■ **What you need to do**:
Copy the data below line for line, with the same wording and spacing, leaving out the pictures.
-------- Records shown --------
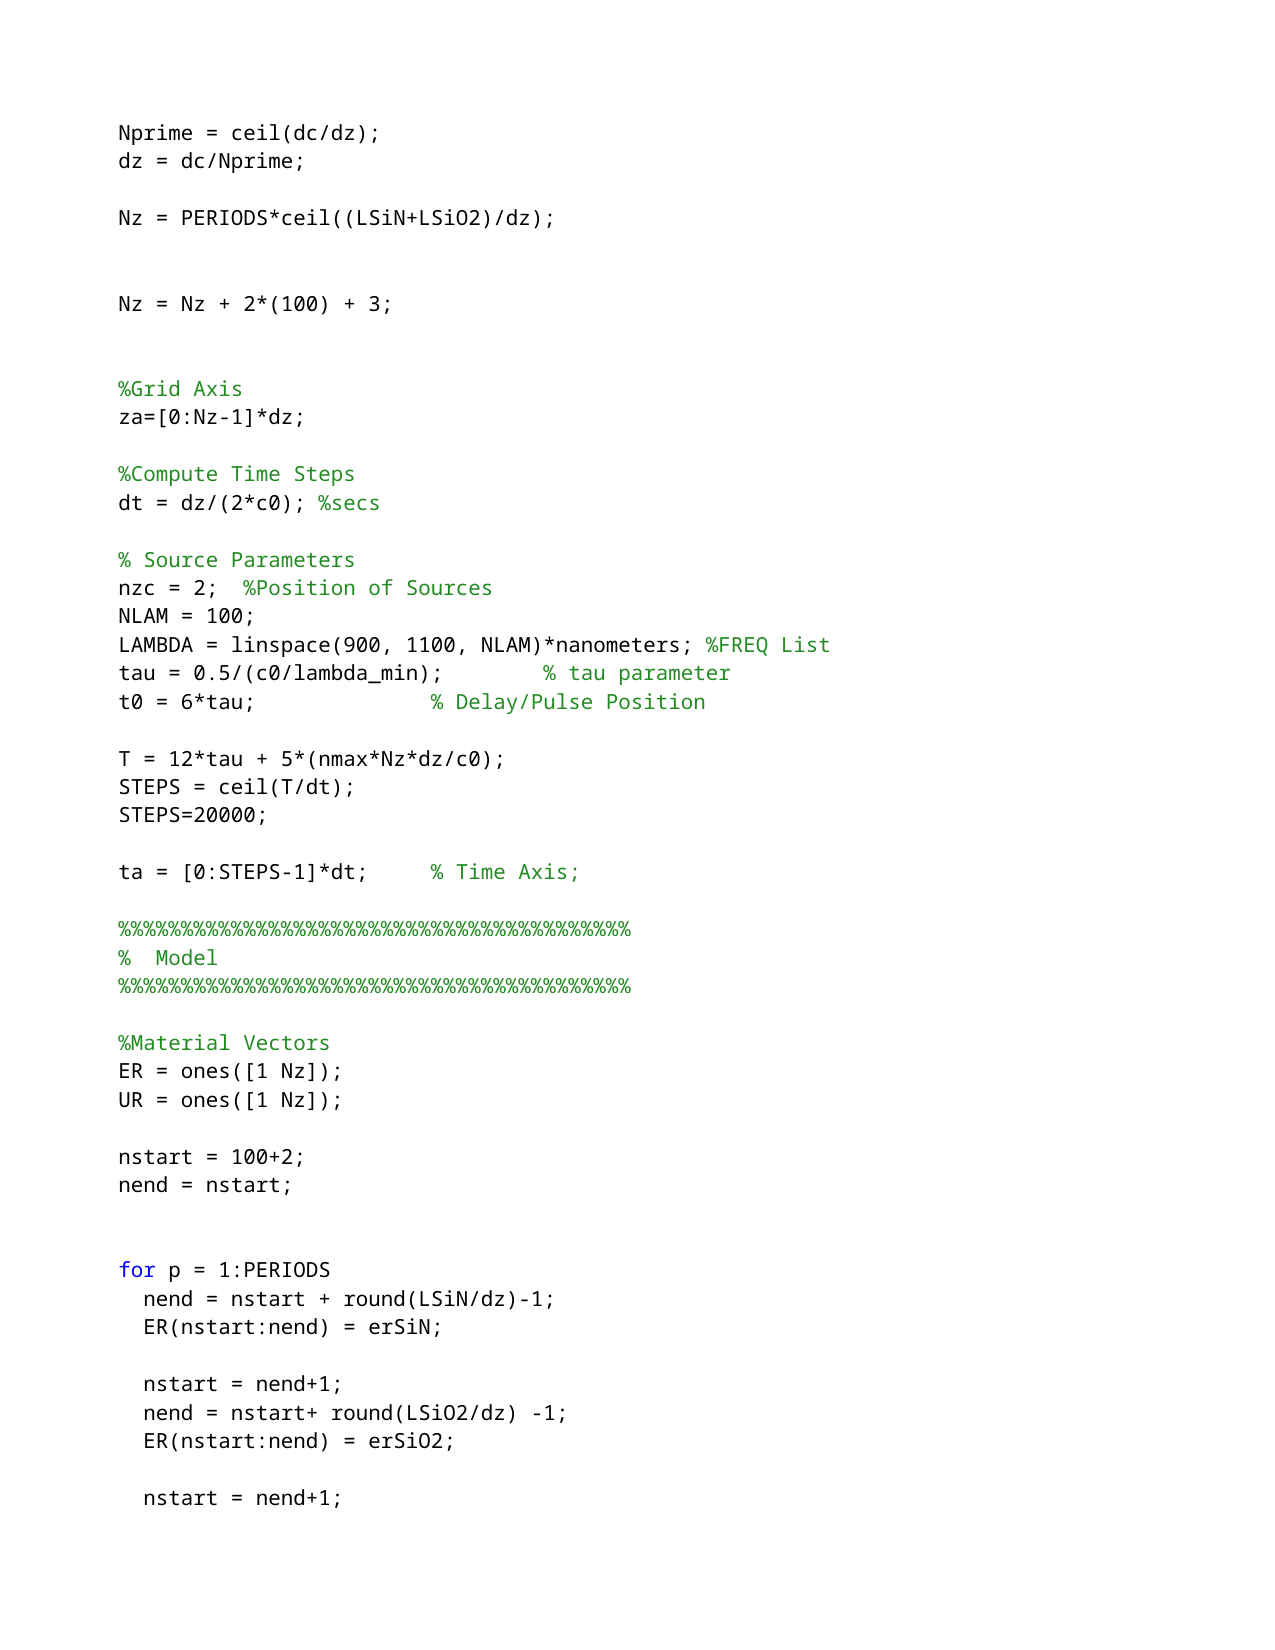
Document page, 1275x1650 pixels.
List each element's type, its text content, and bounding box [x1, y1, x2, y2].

text ta = [0:STEPS-1]*dt; % Time Axis; [118, 857, 1157, 886]
text nstart = nend+1; [118, 1369, 1157, 1398]
text Nprime = ceil(dc/dz); [118, 118, 1157, 147]
text za=[0:Nz-1]*dz; [118, 402, 1157, 431]
text tau = 0.5/(c0/lambda_min); % tau parameter [118, 658, 1157, 687]
text LAMBDA = linspace(900, 1100, NLAM)*nanometers; %FREQ List [118, 630, 1157, 658]
text NLAM = 100; [118, 602, 1157, 630]
text Nz = Nz + 2*(100) + 3; [118, 289, 1157, 317]
text nend = nstart+ round(LSiO2/dz) -1; [118, 1398, 1157, 1426]
text %Material Vectors [118, 1028, 1157, 1057]
text nzc = 2; %Position of Sources [118, 573, 1157, 602]
text STEPS=20000; [118, 801, 1157, 829]
text t0 = 6*tau; % Delay/Pulse Position [118, 687, 1157, 715]
text Nz = PERIODS*ceil((LSiN+LSiO2)/dz); [118, 203, 1157, 232]
text %Compute Time Steps [118, 459, 1157, 488]
text nend = nstart; [118, 1170, 1157, 1199]
text % Model [118, 943, 1157, 971]
text %%%%%%%%%%%%%%%%%%%%%%%%%%%%%%%%%%%%%%%%% [118, 914, 1157, 943]
text ER = ones([1 Nz]); [118, 1057, 1157, 1085]
text ER(nstart:nend) = erSiN; [118, 1312, 1157, 1341]
text dt = dz/(2*c0); %secs [118, 488, 1157, 516]
text % Source Parameters [118, 545, 1157, 573]
text STEPS = ceil(T/dt); [118, 772, 1157, 801]
text T = 12*tau + 5*(nmax*Nz*dz/c0); [118, 744, 1157, 772]
text %%%%%%%%%%%%%%%%%%%%%%%%%%%%%%%%%%%%%%%%% [118, 971, 1157, 1000]
text nend = nstart + round(LSiN/dz)-1; [118, 1284, 1157, 1312]
text ER(nstart:nend) = erSiO2; [118, 1426, 1157, 1455]
text for p = 1:PERIODS [118, 1256, 1157, 1284]
text UR = ones([1 Nz]); [118, 1085, 1157, 1113]
text nstart = nend+1; [118, 1483, 1157, 1512]
text %Grid Axis [118, 374, 1157, 402]
text nstart = 100+2; [118, 1142, 1157, 1170]
text dz = dc/Nprime; [118, 147, 1157, 175]
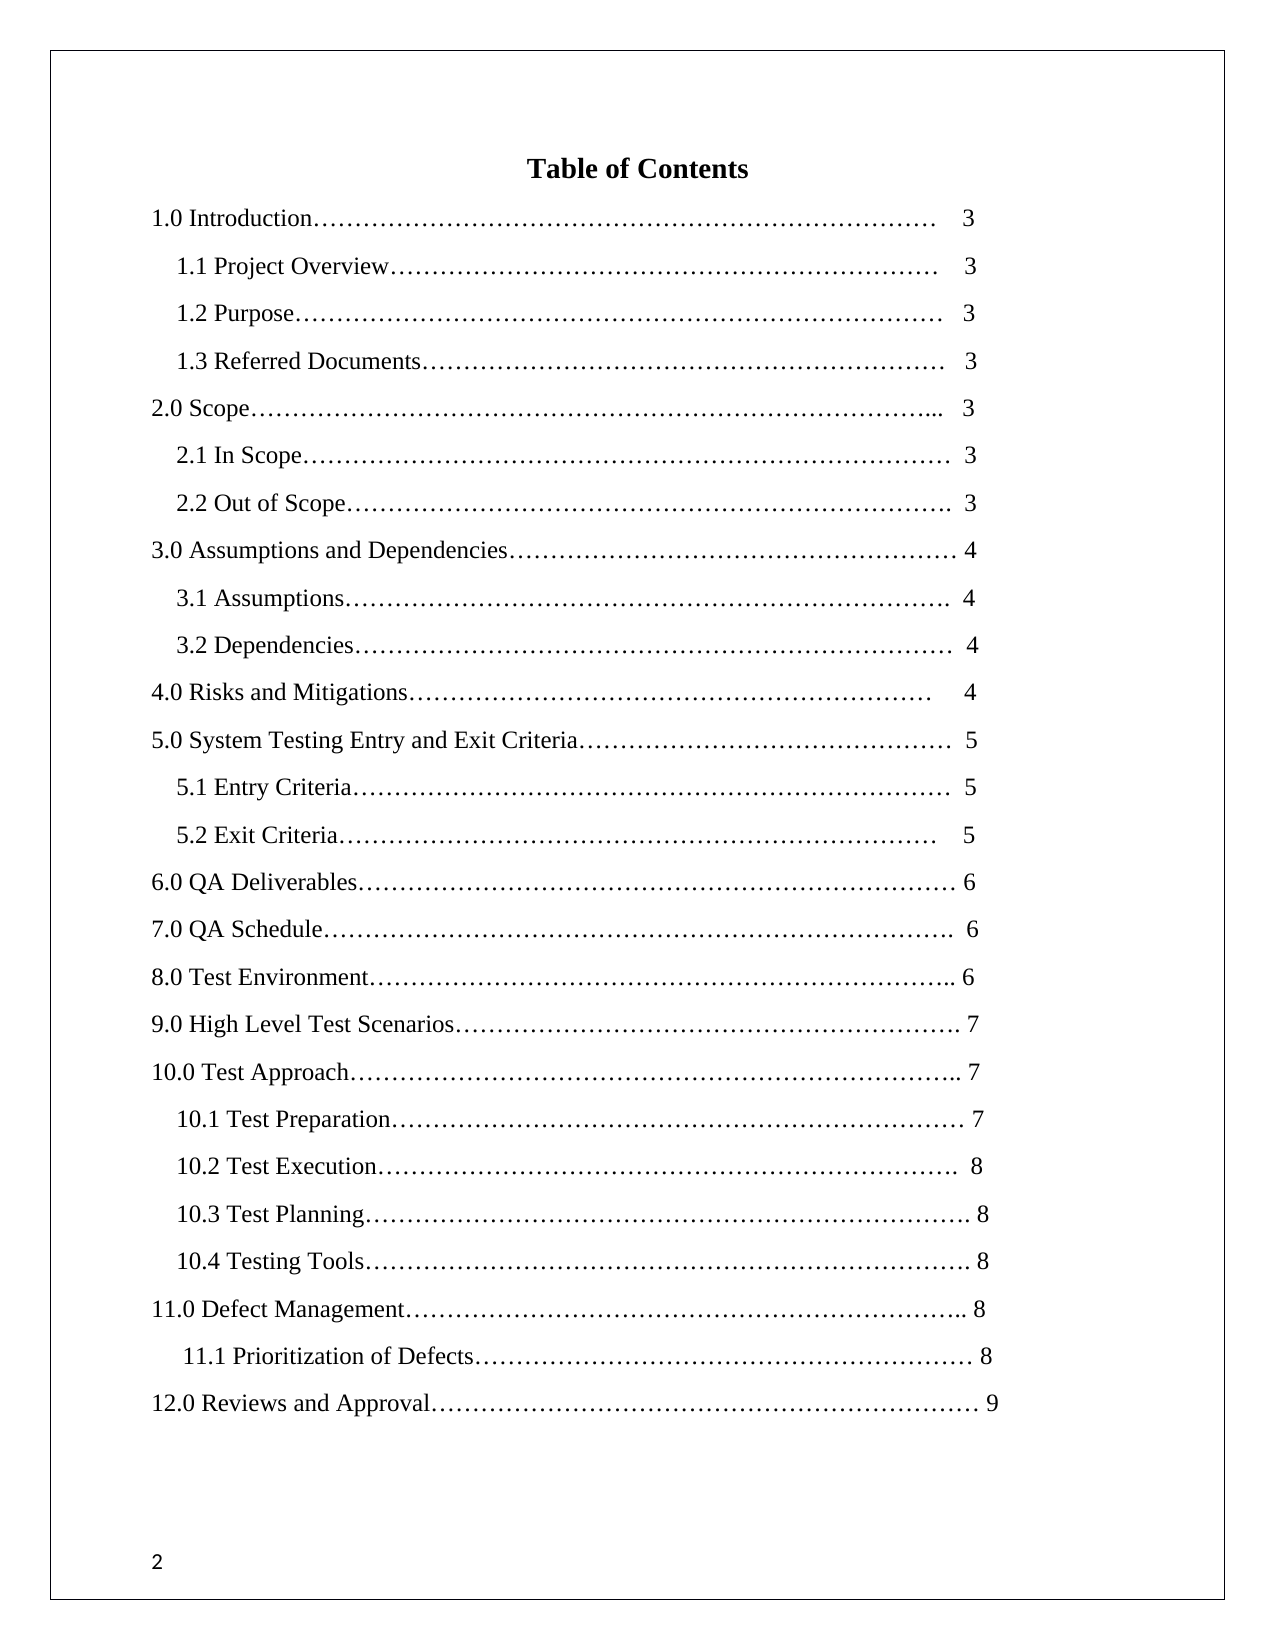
--------
■ **Task output**:
Document page, 1275x1650 pixels.
List each element's type, its text content, and bounding box [x1, y1, x2, y2].

text ta = [0:STEPS-1]*dt; % Time Axis; [118, 857, 1157, 886]
text nstart = nend+1; [118, 1369, 1157, 1398]
text Nprime = ceil(dc/dz); [118, 118, 1157, 147]
text za=[0:Nz-1]*dz; [118, 402, 1157, 431]
text tau = 0.5/(c0/lambda_min); % tau parameter [118, 658, 1157, 687]
text LAMBDA = linspace(900, 1100, NLAM)*nanometers; %FREQ List [118, 630, 1157, 658]
text NLAM = 100; [118, 602, 1157, 630]
text Nz = Nz + 2*(100) + 3; [118, 289, 1157, 317]
text nend = nstart+ round(LSiO2/dz) -1; [118, 1398, 1157, 1426]
text %Material Vectors [118, 1028, 1157, 1057]
text nzc = 2; %Position of Sources [118, 573, 1157, 602]
text STEPS=20000; [118, 801, 1157, 829]
text t0 = 6*tau; % Delay/Pulse Position [118, 687, 1157, 715]
text Nz = PERIODS*ceil((LSiN+LSiO2)/dz); [118, 203, 1157, 232]
text %Compute Time Steps [118, 459, 1157, 488]
text nend = nstart; [118, 1170, 1157, 1199]
text % Model [118, 943, 1157, 971]
text %%%%%%%%%%%%%%%%%%%%%%%%%%%%%%%%%%%%%%%%% [118, 914, 1157, 943]
text ER = ones([1 Nz]); [118, 1057, 1157, 1085]
text ER(nstart:nend) = erSiN; [118, 1312, 1157, 1341]
text dt = dz/(2*c0); %secs [118, 488, 1157, 516]
text % Source Parameters [118, 545, 1157, 573]
text STEPS = ceil(T/dt); [118, 772, 1157, 801]
text T = 12*tau + 5*(nmax*Nz*dz/c0); [118, 744, 1157, 772]
text %%%%%%%%%%%%%%%%%%%%%%%%%%%%%%%%%%%%%%%%% [118, 971, 1157, 1000]
text nend = nstart + round(LSiN/dz)-1; [118, 1284, 1157, 1312]
text ER(nstart:nend) = erSiO2; [118, 1426, 1157, 1455]
text for p = 1:PERIODS [118, 1256, 1157, 1284]
text UR = ones([1 Nz]); [118, 1085, 1157, 1113]
text nstart = nend+1; [118, 1483, 1157, 1512]
text %Grid Axis [118, 374, 1157, 402]
text nstart = 100+2; [118, 1142, 1157, 1170]
text dz = dc/Nprime; [118, 147, 1157, 175]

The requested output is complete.